During the hard days of the siege, when rations were few
and bad, Burnham's little girl, who had been the first white child
born in Buluwayo, died of fever and lack of proper food. This with
other causes led him to leave Rhodesia and return to California. It
is possible he then thought he had forever turned his back on South
Africa, but, though he himself had departed, the impression he had
made there remained behind him.
Burnham did not rest long in California. In Alaska the hunt for
gold had just begun, and, the old restlessness seizing him, he left
Pasadena and her blue skies, tropical plants, and trolley-car strikes
for the new raw land of the Klondike. With Burnham it has always
been the place that is being made, not the place in being, that
attracts. He has helped to make straight the ways of several great
communities--Arizona, California, Rhodesia, Alaska, and Uganda.

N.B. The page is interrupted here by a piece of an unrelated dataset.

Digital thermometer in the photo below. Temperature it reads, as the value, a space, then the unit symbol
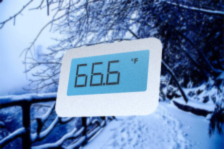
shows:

As he once said: "It is the constructive side of frontier life that
most appeals to me, the building up of a country, where you see
the persistent drive and force of the white man; when the place is
finally settled I don't seem to enjoy it very long."
In Alaska he did much prospecting, and, with a sled and only two
dogs, for twenty-four days made one long fight against snow and
ice, covering six hundred miles. In mining in Alaska he succeeded
well, but against the country he holds a constant grudge, because it
kept him out of the fight with Spain.